Limitations and strengths

The lack of a parallel control group and the small sample size were conditional to the rarity of the disease entity under evaluation here. We included only children without evidence of urogenital abnormalities to avoid the risk that factors other than proteinuria and BP control, such as obstruction, vesicoureteral reflux, intercurrent urinary tract infections or chronic nephrolithiasis, could affect the considered outcomes and therefore confound data interpretation. Thus, our findings are specifically applicable to children with proteinuria and chronic renal parenchymal disease who share a common pathogenic pathway mediated by protein traffic [1]. The treatment effect was consistently similar between the seven patients with VACTERL syndrome, previous sepsis, ARPKD or unknown disease and the rest of the cohort.

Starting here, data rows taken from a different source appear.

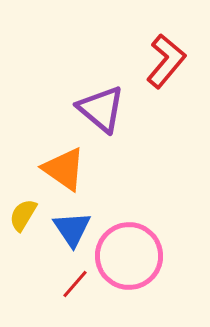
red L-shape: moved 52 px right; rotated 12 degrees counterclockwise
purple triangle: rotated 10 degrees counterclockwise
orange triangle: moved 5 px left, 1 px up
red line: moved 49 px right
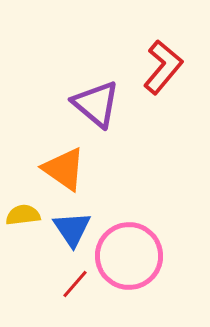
red L-shape: moved 3 px left, 6 px down
purple triangle: moved 5 px left, 5 px up
yellow semicircle: rotated 52 degrees clockwise
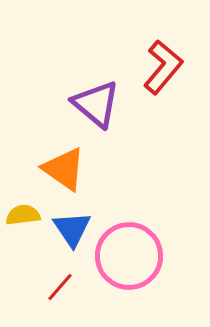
red line: moved 15 px left, 3 px down
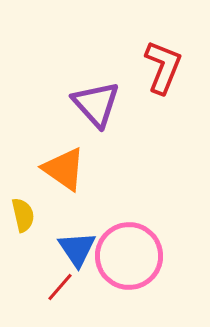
red L-shape: rotated 18 degrees counterclockwise
purple triangle: rotated 8 degrees clockwise
yellow semicircle: rotated 84 degrees clockwise
blue triangle: moved 5 px right, 20 px down
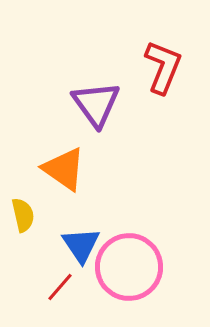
purple triangle: rotated 6 degrees clockwise
blue triangle: moved 4 px right, 4 px up
pink circle: moved 11 px down
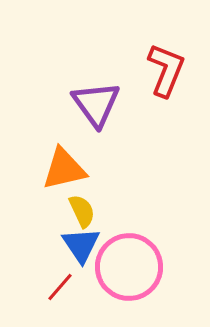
red L-shape: moved 3 px right, 3 px down
orange triangle: rotated 48 degrees counterclockwise
yellow semicircle: moved 59 px right, 4 px up; rotated 12 degrees counterclockwise
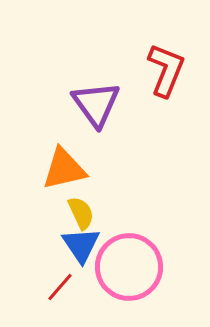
yellow semicircle: moved 1 px left, 2 px down
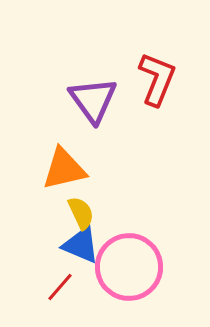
red L-shape: moved 9 px left, 9 px down
purple triangle: moved 3 px left, 4 px up
blue triangle: rotated 33 degrees counterclockwise
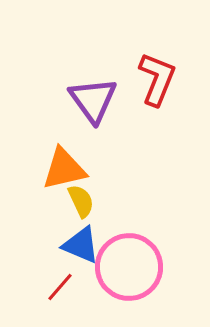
yellow semicircle: moved 12 px up
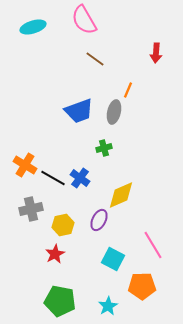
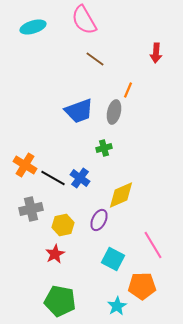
cyan star: moved 9 px right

The long follow-up is a strength, and the fact that the study was conducted in the context of an outpatient clinic allows data generalizability to the average population of children referred to pediatricians or nephrologists in everyday clinical practice. Avoidance of fixed, pre-defined standard doses and the use of a flexible treatment protocol that can be modulated according to patient response, in combination with close clinical monitoring, most likely explains why treatment was effective in reducing proteinuria and at the same time was safe and well tolerated. This approach, which reflects everyday clinical practice, further enhances data generalizability.

Conclusions

Our results support the use of combined ACE inhibitor and ARB therapy to achieve remission of proteinuria and stabilize or even improve kidney function in children with chronic renal parenchymal disease. Provided children are closely monitored and treatment is cautiously tailored to individual response, this approach can be safely applied in day-to-day hospital practice.